Your output must be the lines below from the line containing "right elbow: (281, 281)" to the line containing "right elbow: (406, 133)", both lines included, reproduced exactly and without pictures.

**Extracted records**
>>>>

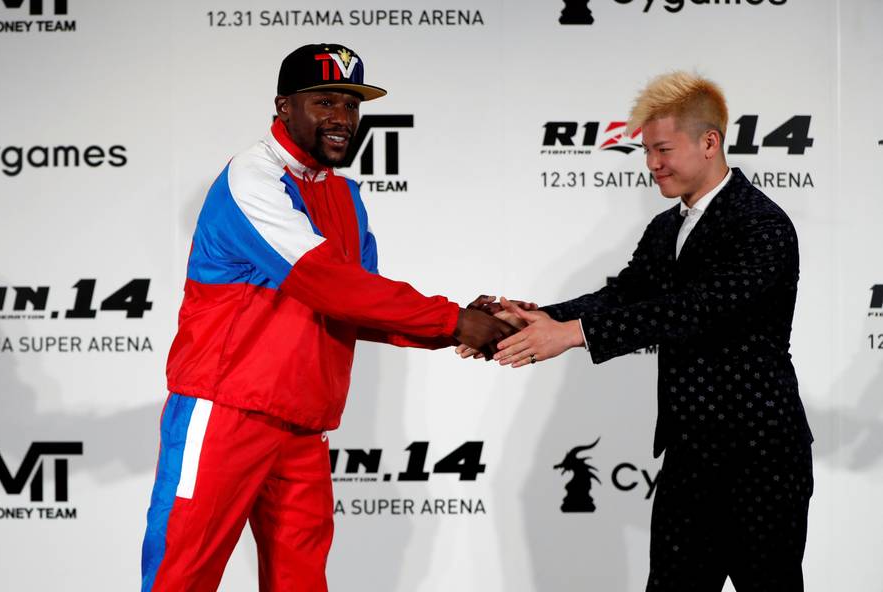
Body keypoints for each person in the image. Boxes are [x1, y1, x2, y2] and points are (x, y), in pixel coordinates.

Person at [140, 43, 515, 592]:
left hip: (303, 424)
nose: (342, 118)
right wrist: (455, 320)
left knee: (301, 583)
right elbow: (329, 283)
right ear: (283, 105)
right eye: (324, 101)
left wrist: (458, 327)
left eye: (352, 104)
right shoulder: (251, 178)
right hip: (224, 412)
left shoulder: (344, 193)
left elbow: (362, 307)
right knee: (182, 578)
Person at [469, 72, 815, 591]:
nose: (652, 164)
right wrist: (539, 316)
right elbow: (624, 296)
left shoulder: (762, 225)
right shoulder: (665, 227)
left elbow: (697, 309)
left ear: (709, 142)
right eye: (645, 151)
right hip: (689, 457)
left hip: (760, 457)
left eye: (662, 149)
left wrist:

<<<<
>>>>

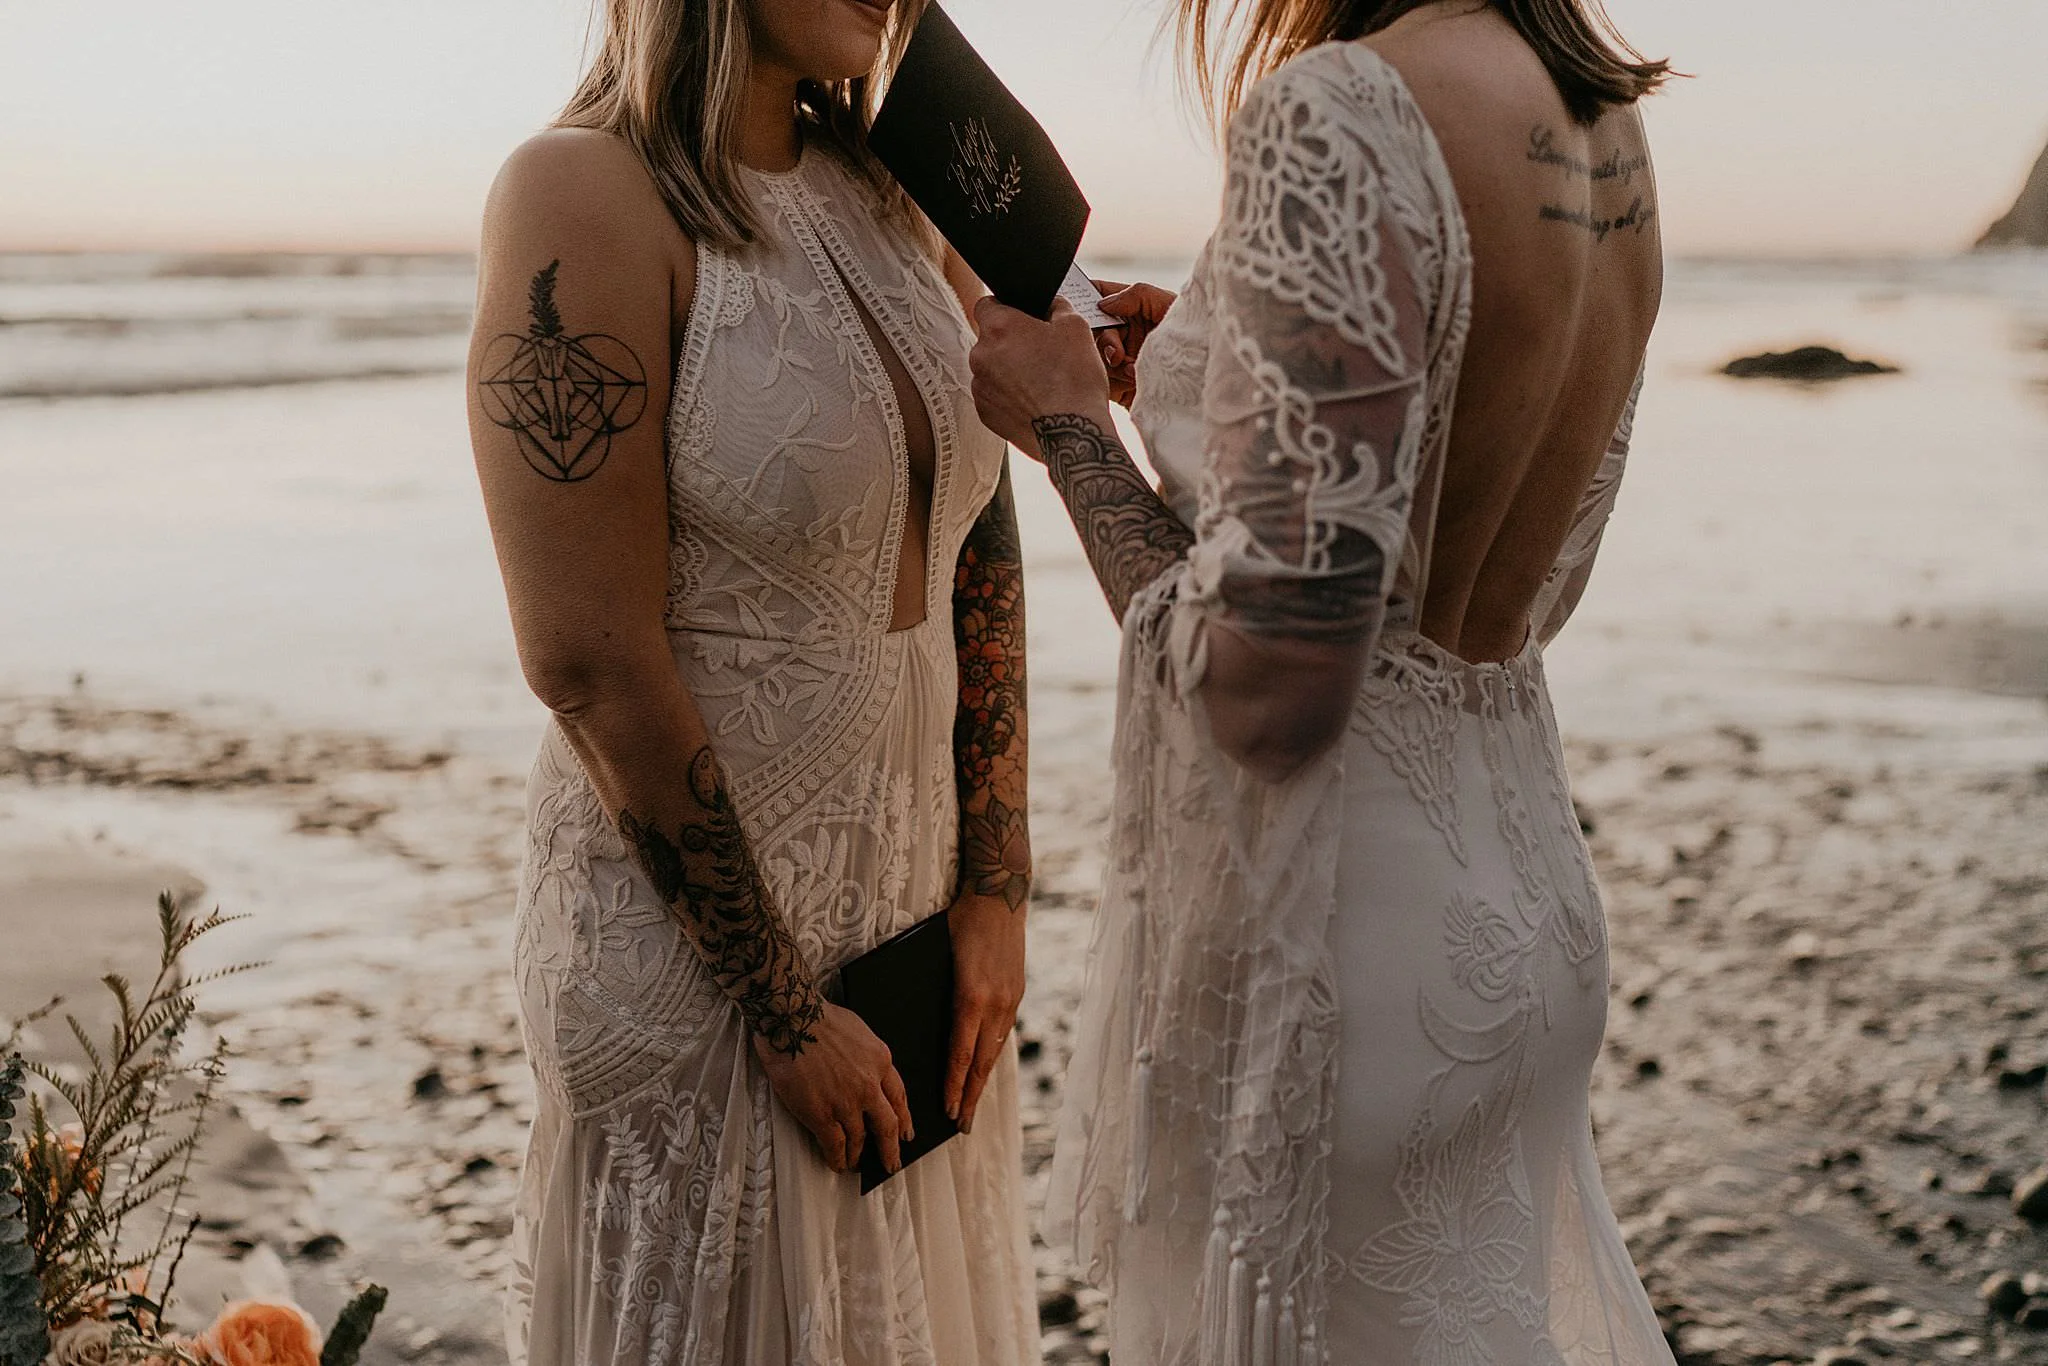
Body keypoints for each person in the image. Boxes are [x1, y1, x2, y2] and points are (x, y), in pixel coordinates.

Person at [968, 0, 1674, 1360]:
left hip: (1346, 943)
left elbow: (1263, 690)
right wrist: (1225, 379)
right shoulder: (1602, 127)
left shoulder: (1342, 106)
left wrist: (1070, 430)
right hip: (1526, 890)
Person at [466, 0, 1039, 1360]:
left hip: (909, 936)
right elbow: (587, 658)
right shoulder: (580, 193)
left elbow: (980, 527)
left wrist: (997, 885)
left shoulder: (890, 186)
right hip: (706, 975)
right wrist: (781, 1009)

<<<<
>>>>

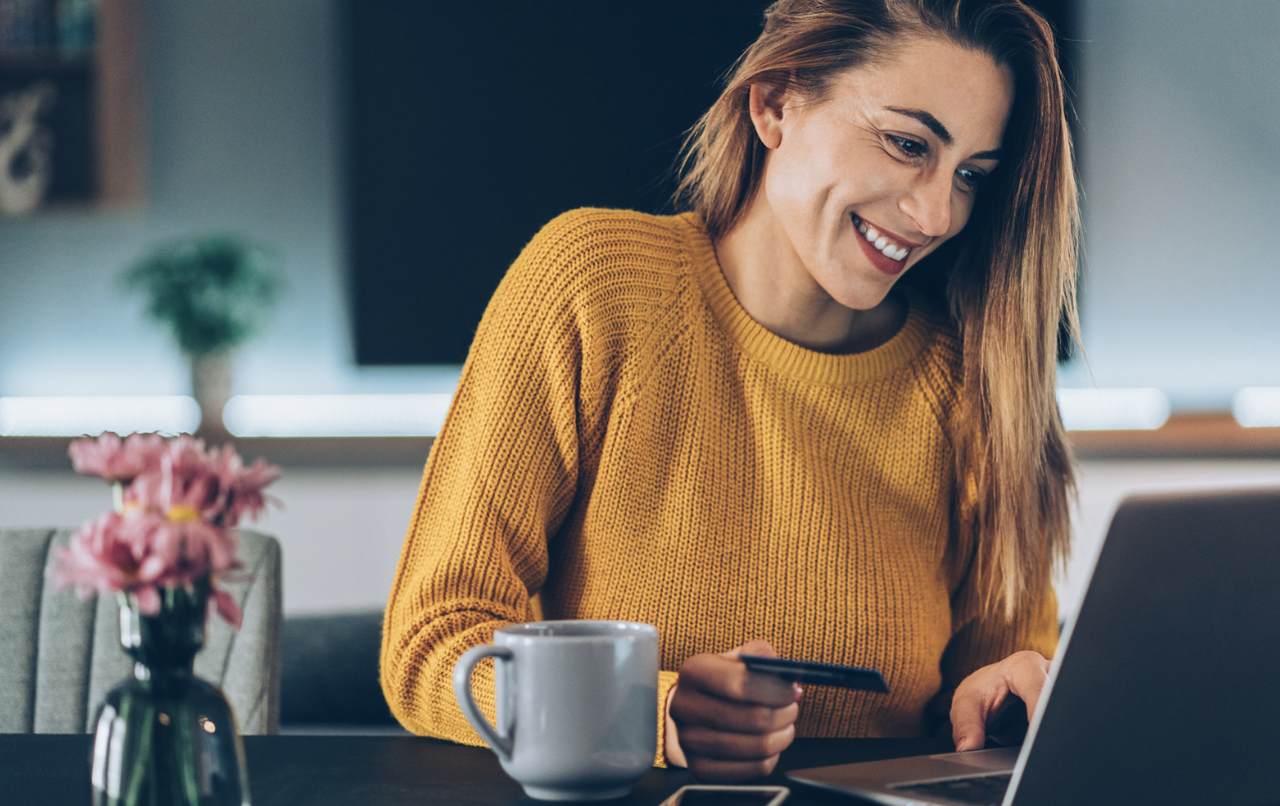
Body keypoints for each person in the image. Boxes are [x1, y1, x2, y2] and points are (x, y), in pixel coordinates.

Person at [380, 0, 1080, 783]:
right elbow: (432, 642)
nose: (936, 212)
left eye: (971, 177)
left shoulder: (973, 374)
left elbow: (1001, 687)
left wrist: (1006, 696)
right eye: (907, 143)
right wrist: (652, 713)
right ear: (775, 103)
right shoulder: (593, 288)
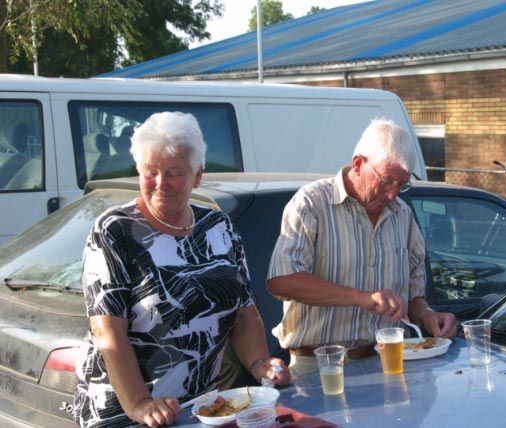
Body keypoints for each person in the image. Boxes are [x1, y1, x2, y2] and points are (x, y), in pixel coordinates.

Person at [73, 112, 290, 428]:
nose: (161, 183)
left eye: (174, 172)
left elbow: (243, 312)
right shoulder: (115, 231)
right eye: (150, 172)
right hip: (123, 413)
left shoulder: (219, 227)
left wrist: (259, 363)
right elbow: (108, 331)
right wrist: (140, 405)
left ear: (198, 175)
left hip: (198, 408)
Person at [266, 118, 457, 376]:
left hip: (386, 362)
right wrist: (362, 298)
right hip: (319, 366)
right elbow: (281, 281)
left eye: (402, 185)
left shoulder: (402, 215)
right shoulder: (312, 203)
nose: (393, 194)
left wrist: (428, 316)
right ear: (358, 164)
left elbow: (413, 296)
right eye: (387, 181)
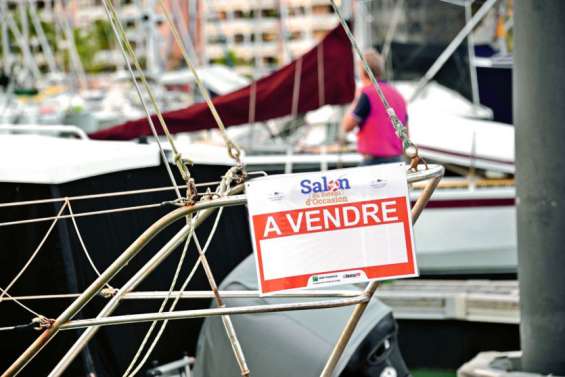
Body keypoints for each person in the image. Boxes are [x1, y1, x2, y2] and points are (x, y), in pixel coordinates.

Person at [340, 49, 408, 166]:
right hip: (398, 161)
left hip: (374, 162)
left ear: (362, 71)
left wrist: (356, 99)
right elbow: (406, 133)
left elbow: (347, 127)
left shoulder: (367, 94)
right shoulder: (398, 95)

<<<<

**Written response**
right elbow: (281, 281)
left eye: (402, 185)
left shoulder: (402, 215)
right shoulder: (312, 203)
nose: (393, 194)
left wrist: (428, 316)
right ear: (358, 164)
left elbow: (413, 296)
right eye: (387, 181)
Body keypoints for each person in the image. Boxes are [x1, y1, x2, y2] and points are (x, y), in pixel coordinates.

Person at [340, 49, 408, 166]:
right hip: (398, 161)
left hip: (374, 162)
left ear: (362, 71)
left wrist: (356, 99)
right elbow: (406, 133)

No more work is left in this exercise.